MP: Mr Gan Thiam Poh

To ask the Minister for Manpower (a) in the past eight years, what has been the percentage and absolute number of growth of (i) foreign workers in total (ii) foreign workers in each industry/sector/segment; (b) what is the projected number of (i) foreign domestic helpers (ii) care givers (iii) healthcare workers for the next 15 years in view of the increase in the ageing population with 900,000 Singaporeans above the age of 65 years; and (c) whether the Government intends to reduce or cap the growth of foreign workers.


  1. The overall annual foreign workforce (FW) growth has moderated from 144,500 in 2007 eight years ago, to 34,000 in 2014. In other words, the growth rate has slowed from 19% year-on-year (y-o-y) to 3% y-o-y over the eight years.   
  2. This significant slowdown in FW growth occurred in all sectors over the past eight years – from 54,500 (28% y-o-y) to 21,500 (5% y-o-y) in the Services sector1. For the Construction sector, it slowed down from 36,000 (23% y-o-y) to 9,700 (3% y-o-y) in the Construction sector.

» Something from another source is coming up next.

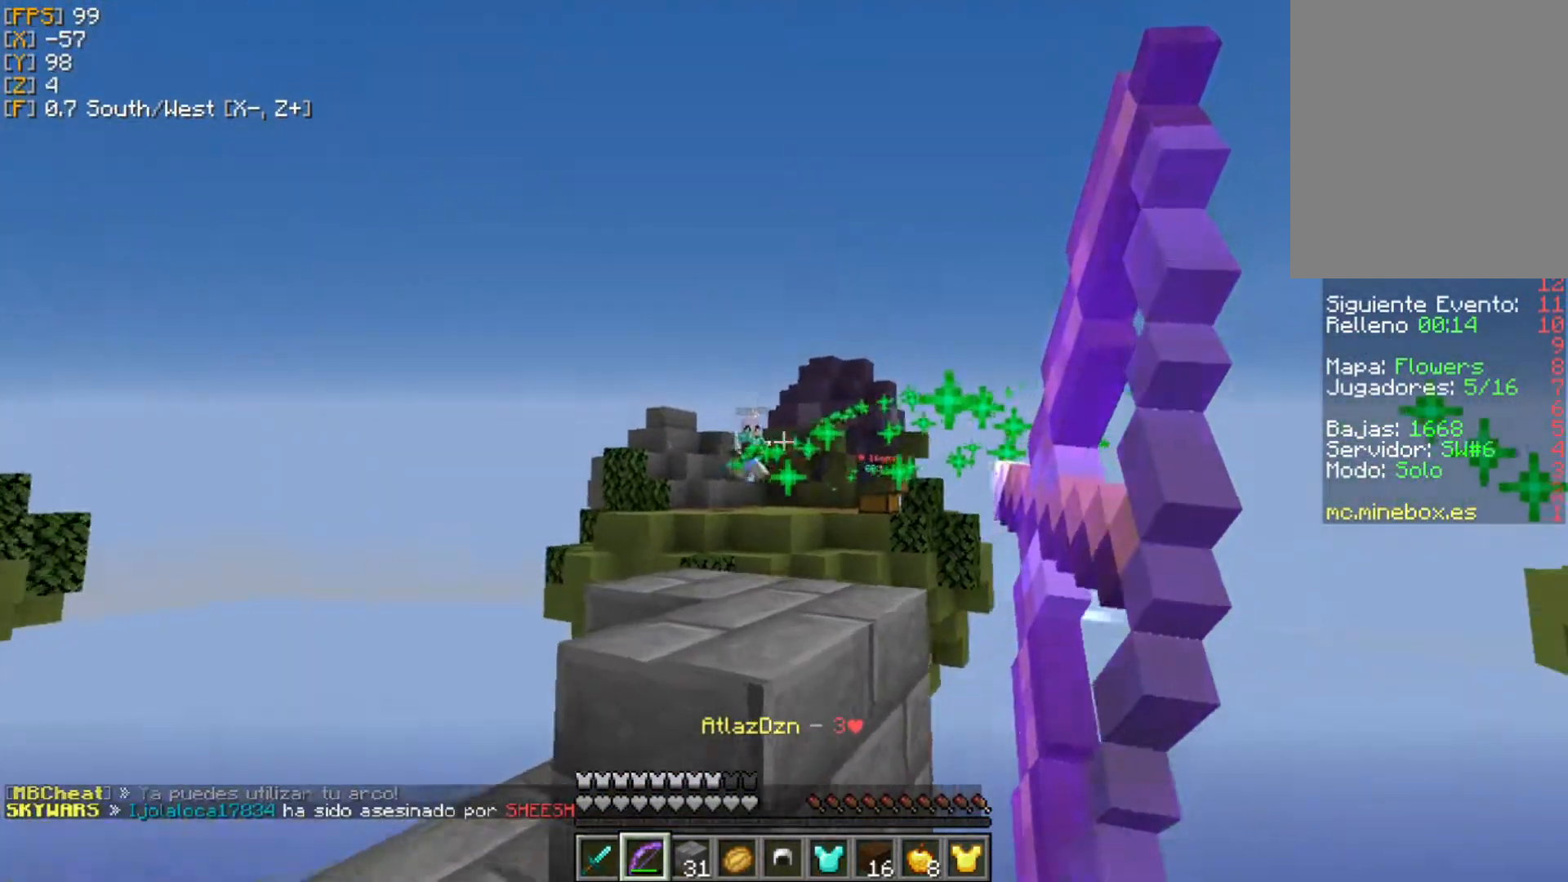
{"keys": ["a", "w"], "mouse": ["right"], "events": [[317, "mouse_right", "up"], [396, "mouse_right", "down"]]}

Likewise, for the Manufacturing sector, the slowdown was from 42,000 (18% y-o-y) to a negative growth of 5,400 (-2% y-o-y). 
  3. The Ministry of Health had projected the number of healthcare professionals needed would increase from 46,000 in 2011 to 78,000 in 20302 to cater to an ageing population with higher healthcare needs. The number of support care staff such as healthcare assistants and nursing aides would also need to increase by about 9,000 over the same period, from 2011 to 2030. In addition, to assist with care-giving duties at home and supporting families with elderly and children, the National Population and Talent Division expects demand for foreign domestic workers to increase to about 300,000 by 2030.  
  4. Our aim is to moderate the inflow of foreign manpower, at a pace that we can accommodate. Currently, the foreign share of our workforce is about one-third. We intend to maintain this. This means that the pace of foreign workforce should grow broadly in tandem with the growth of our local workforce as we move forward.

1Figure excludes Foreign Domestic Workers. 
2This comprises doctors, dentists, nurses, pharmacists and selected allied health professionals (AHPs).